‘Going to become a strategic acquirer of companies’: PE-backed MiQ gets on the acquisition trail
Programmatic specialist MiQ has just bought an ad tech vendor. But it’s already on the lookout for more.
Private equity dollars tend to have that sort of effect. MiQ got a dose of it over the summer and wasted little time putting it to work when the company snapped up audience platform AirGrid earlier this month.
It’s a deal that’s very much of the moment, especially because any business that sits somewhere between an advertiser and a publisher like MiQ is at risk of being disintermediated as third-party addressability gets blunter. AirGrid — and others like it — help avoid that fallout because they help businesses plug that gap. They allow the likes of MiQ to monetize and scale the one, surefire alternative to increasingly ephemeral third-party data — publisher owned data.
But with the market in a state of flux, one deal isn’t going to solve all that ails any business. Where it can, MiQ seems intent to buy growth — quite the turn for a business that’s now worth around $900 million on the back of organic growth alone.
“The exciting thing for me is that I think MiQ is going to become a strategic acquirer of companies,” said Gurman Hundal, global executive chairman and co-founder of the business, who was speaking at an event hosted by investment firm First Party Capital earlier this week. “It’s great that we’ve got an organic growth strategy that can double or triple the business but imagine what we could do if we had really smart inorganic growth. That’s going to help us remain relevant for years to come.”
In other words, every downturn benefits someone. The last big one in 2008 that unraveled the ads businesses of the original online gatekeepers in Yahoo, Microsoft and AOL paved the way for Google and Facebook to cement their presence and in doing so fuelled the growth of the ad tech sector. Add it all up and it’s not hard to see why Hundal is positive about his own company’s prospects throughout this downturn.
“Whatever happens with the economy, programmatic ad spending will grow, certainly with TV dollars coming into the space,” said Hundal. “There’s a lot of headway in every market.”
Those headways are so big that he can’t countenance the idea of any market, or region or category within them, that is not being in growth for the business.
“One of the strategies we have here at MiQ is that everything grows,” said Hundal. “Every country, and every region within it, even every client segment in those locations must grow. The headroom in each one of them is too big for it to be anything but that. We’re going to try and keep on our organic growth plan but also we want to drive an inorganic growth strategy that complements that.”

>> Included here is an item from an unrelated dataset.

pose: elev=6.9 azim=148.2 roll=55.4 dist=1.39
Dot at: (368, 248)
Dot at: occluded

Talk like this is almost a given considering who MiQ’s private equity backers are. It’s Bridgepoint, which specializes in middle market transactions (that is deals valued at up to $1 billion), with the publicly traded fund’s portfolio already consisting of companies adjacent to ad tech such as Inspire Thinking Group, an entity that helps brands including Heineken and Puma implement multichannel campaigns. Encouraging such assets to work in tandem to improve the portfolio’s overall performance is a tried and tested tactic among private equity investors. That can only be a good thing for the company’s plans to grow organically.
On the flipside, it’s pretty clear how Bridgepoint will help MiQ grow beyond new business accounts. A source with direct knowledge of Bridgepoint’s investment priorities previously explained to Digiday the PE outfit’s preference for “tech-enabled services” companies, especially those that can accelerate a given asset’s expansion beyond their European origins.
“It’s the fact that they are more efficient and have better results than the others … they like the business services side because that is agnostic of the tech solution [such as cookies],” added the source who further indicated that any potential acquisition that can help MiQ operate within the increasingly fragmented digital media landscape is likely to strike a chorus with Bridgepoint’s existing investment strategy.
Put another way: Dealmaking in ad tech isn’t dead. But rainmakers are having to work a lot harder. Chalk it up to a bunch of things: There’s the simple fact that this slowdown is the consequence of a bumper two years. The tap of free cash that fueled that spending at a time of low interest rates has been turned off. However, tough economic conditions tend to also lower valuations and boost the number of companies open to a sale. This is great news for any business that’s backed by private equity.
“As always, scale matters, particularly during tougher times where larger companies are better able to weather the storm,” said Kurt Donnell, CEO of ad tech vendor Freestar. “Smaller companies that have built an amazing product but not yet scaled revenue typically feel the pain of economic downturns more drastically. As a result, larger companies can often find great acquisition targets during such times which can be a win for both parties.”